Battery life was decent, but not especially great. The intensive Battery Eater Pro test ran for 1 hour, 57 minutes which is less than we expected. With average everyday office use, involving some typing, Web surfing and video streaming, we just about got 8 hours' worth of battery life out of one full charge. This will be slightly disappointing if you're a frequent business traveller.
Lenovo has tried combining the best of all worlds with this laptop, and we're sure there are plenty of people who need a relatively portable machine that can be used for heavy creative work with a bit of entertainment on the side. Whether people who match that profile have the budget for a ThinkPad X1 Extreme will be another matter altogether.
The price of Rs. 3,05,891 (for the same configuration with a 1TB SSD) is well out of the reach of most retail buyers.

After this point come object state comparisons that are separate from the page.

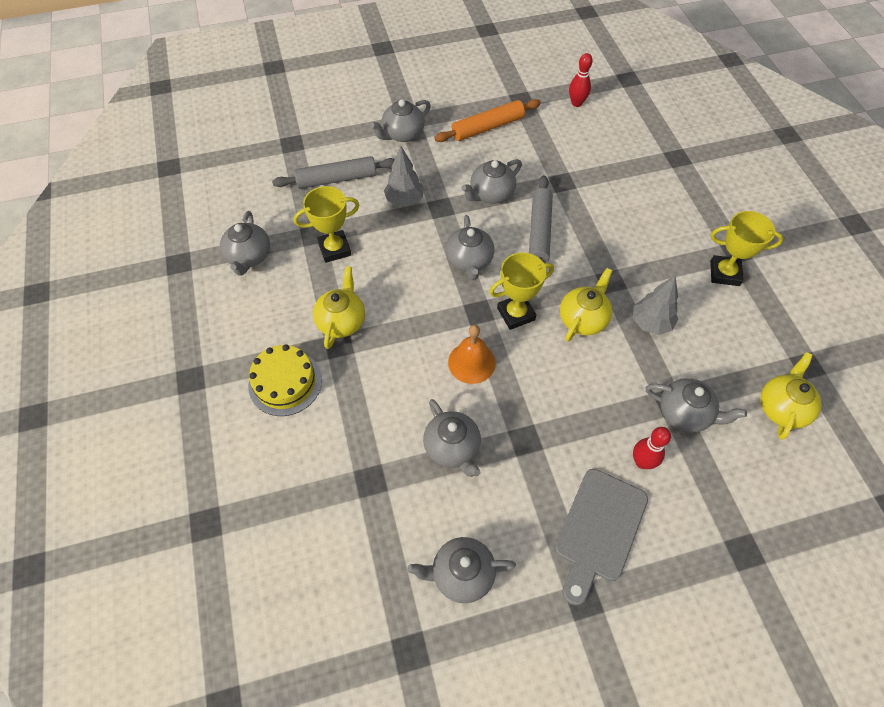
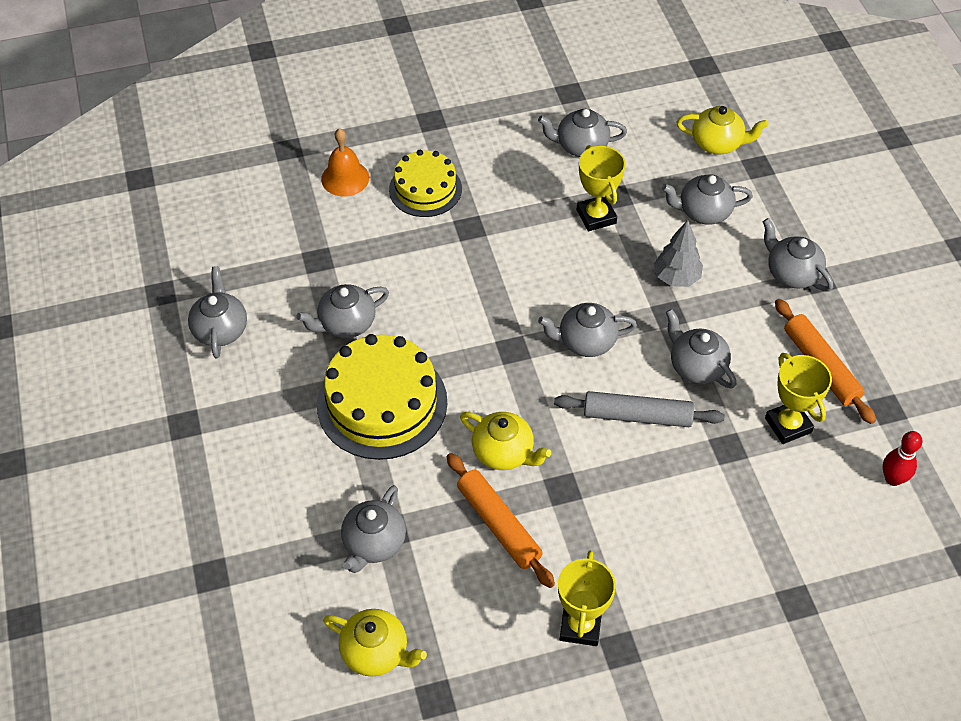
camera: 90 degrees right, 5 degrees down
(336, 179) = (703, 212): grey rolling pin -> grey teapot
(341, 321) = (498, 228): yellow teapot -> yellow teapot (717, 143)
(471, 362) = (446, 341): orange bell -> orange bell (345, 178)
(516, 314) = (510, 385): yellow trophy -> yellow trophy (788, 425)
(542, 412) = (382, 403): none -> yellow cake
(599, 530) = (249, 443): grey cutting board -> none
(642, 462) = (318, 491): red bowling pin -> none
(651, 323) = (498, 525): grey tree -> orange rolling pin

It's possible that Lenovo will offer better prices for bulk orders, but we're not concerned with that. You can get gaming laptops with pretty much the same configuration, minus the 4K HDR screen, for half this price.
The 15-inch Dell XPS 9570 is available with a Core i9-8950HK CPU, 4K non-HDR screen, 32GB of RAM and a 1TB SSD for Rs. 2,29,852 — but it weighs slightly more at 2kg. This laptop makes even the current 15-inch MacBook Pro seem reasonably priced. Finally, you might also want to consider the fact that Intel's 9th Gen laptop Core CPUs are right around the corner and Nvidia's mid-range GeForce GTX 16-series is still rolling out.
All in all, we love the idea of the ThinkPad X1 Extreme but like most ThinkPads, it doesn't seem like great bang for the buck unless you're really in love with the ThinkPad aesthetic. If you're lucky enough to have your company footing the bill, you'll be quite happy.